D'autres, fatigués par les luttes, avaient tourné le dos à Kaldor. On les avait vus critiquer les décisions du dieu-sage, de Seryn, d'Othon et de Néa, arguer que l'Omnimonde serait bien assez grand pour échapper à Aton et que la lutte contre le dieu-soleil n'était pas leur problème.
La disparition de Lilith n'avait rien à voir.
Mage d'Arcs confirmée, elle s'était rendue quelques années plus tôt sur une planète éloignée de l'Omnimonde. Alertés par l'absence de nouvelles, les solains l'avaient cherchée sans succès. Kaldor avait formulé des hypothèses. Néa se focalisait sur la dernière, la seule valide selon elle : Aton et le Collecteur avaient capturé Lilith et comptaient lui faire jouer un rôle dans leurs plans.
« Est-ce que c'est à cause d'elle que tu as accepté cette mission ? » dit Othon, soupçonneux.
Cette question éveilla chez elle une ébauche de sourire.
« Mon pauvre Othon, même après soixante ans, tu es resté le même. Toujours aussi gentil et toujours aussi aveugle. Tout le monde peut faire la liste des solaines qui en pincent pour toi, mais tu serais bien le dernier à t'en rendre compte.
— Réponds à ma question.
— Évidemment ! Tout le monde l'a deviné sauf toi. Kaldor m'a simplement demandé de rester en retrait, ce que je fais. C'est pourquoi c'est à toi de suivre Catius et pas moi.
— Tu penses que Lilith est retenue prisonnière de Naglfar ?
— Aton n'a pas d'autre grand secret que Naglfar. Nous avons voyagé dans tout l'Omnimonde à la recherche de ses installations secrètes ; nous sommes revenus à Neredia parce tout devait converger ici. Si Lilith est sa prisonnière, il n'a pas d'autre endroit. Partout ailleurs, nous l'aurions trouvée. »

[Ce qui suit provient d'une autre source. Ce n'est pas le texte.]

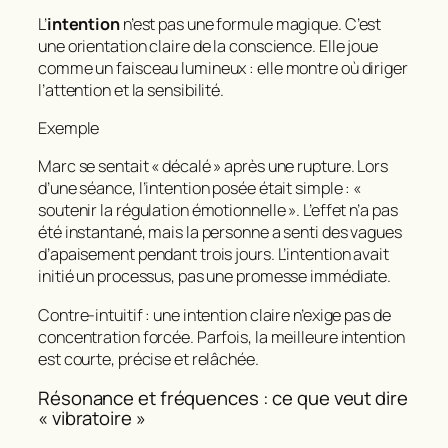
L’
intention
n’est pas une formule magique. C’est
une orientation claire de la conscience. Elle joue
comme un faisceau lumineux : elle montre où diriger
l’attention et la sensibilité.
Exemple
Marc se sentait « décalé » après une rupture. Lors
d’une séance, l’intention posée était simple : «
soutenir la régulation émotionnelle ». L’effet n’a pas
été instantané, mais la personne a senti des vagues
d’apaisement pendant trois jours. L’intention avait
initié un processus, pas une promesse immédiate.
Contre‑intuitif : une intention claire n’exige pas de
concentration forcée. Parfois, la meilleure intention
est courte, précise et relâchée.
Résonance et fréquences : ce que veut dire
« vibratoire »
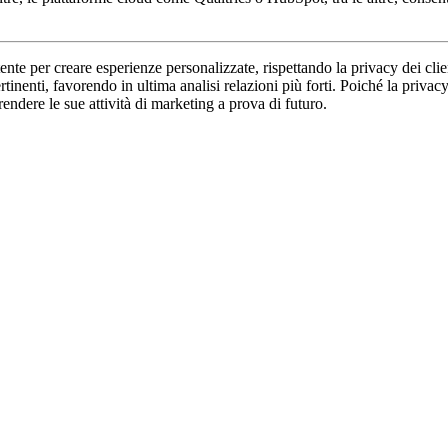
te per creare esperienze personalizzate, rispettando la privacy dei clien
tinenti, favorendo in ultima analisi relazioni più forti. Poiché la privac
endere le sue attività di marketing a prova di futuro.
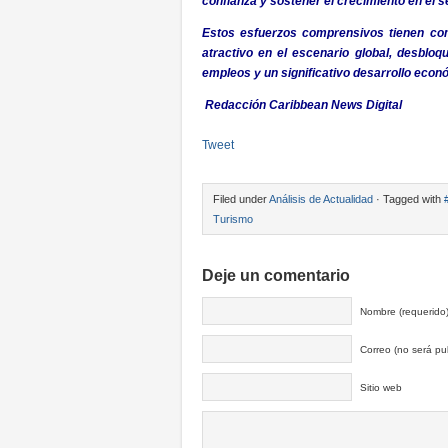
confianza y sostener el crecimiento en el s
Estos esfuerzos comprensivos tienen co
atractivo en el escenario global, desbloq
empleos y un significativo desarrollo econó
Redacción Caribbean News Digital
Tweet
Filed under
Análisis de Actualidad
· Tagged with
Turismo
Deje un comentario
Nombre (requerido
Correo (no será pub
Sitio web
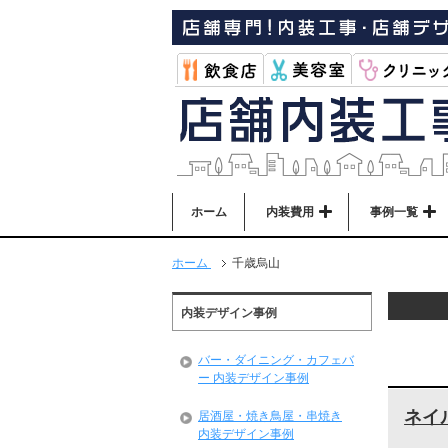
ホーム
内装費用
事例一覧
ホーム
千歳烏山
内装デザイン事例
バー・ダイニング・カフェバ
ー 内装デザイン事例
ネイ
居酒屋・焼き鳥屋・串焼き
内装デザイン事例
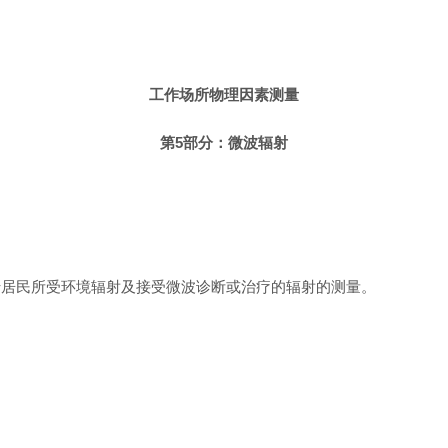
工作场所物理因素测量
第5部分：微波辐射
于居民所受环境辐射及接受微波诊断或治疗的辐射的测量。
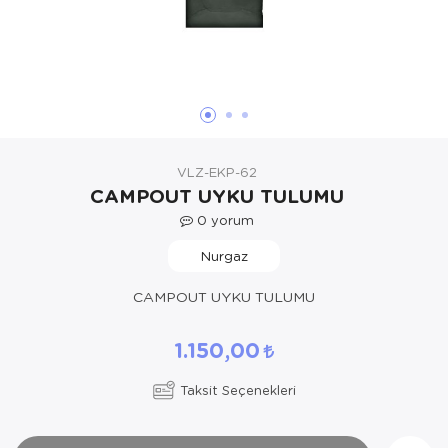
Yöresel Elbise
Kozmetik, Kişisel Bakım ve Sağlık
VLZ-EKP-62
CAMPOUT UYKU TULUMU
0
yorum
Nurgaz
CAMPOUT UYKU TULUMU
1.150,00
Taksit Seçenekleri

En ces temps-là, nul ne connaissait mieux la valeur de l'espoir que les solains. Mais Othon doutait ; il craignait plus que tout que Néa s'enferre dans des illusions.
Il avait enquêté avec elle. Certains témoins humains de cette planète les avaient menés à des fausses pistes trop nombreuses, des faux rêves, des faux souvenirs empilés en milliers d'illusions d'Arcs. Une intervention du Collecteur lui paraissait probable ; un piège sans doute tendu à l'avance. Mais le Collecteur ne faisait pas de prisonniers, sauf sous forme de fantôme.
Il craignait que Néa soit confrontée à une vérité trop dure pour elle ; elle qui avait dédié sa vie à la protection des solains et qui avait redécouvert l'amour maternel.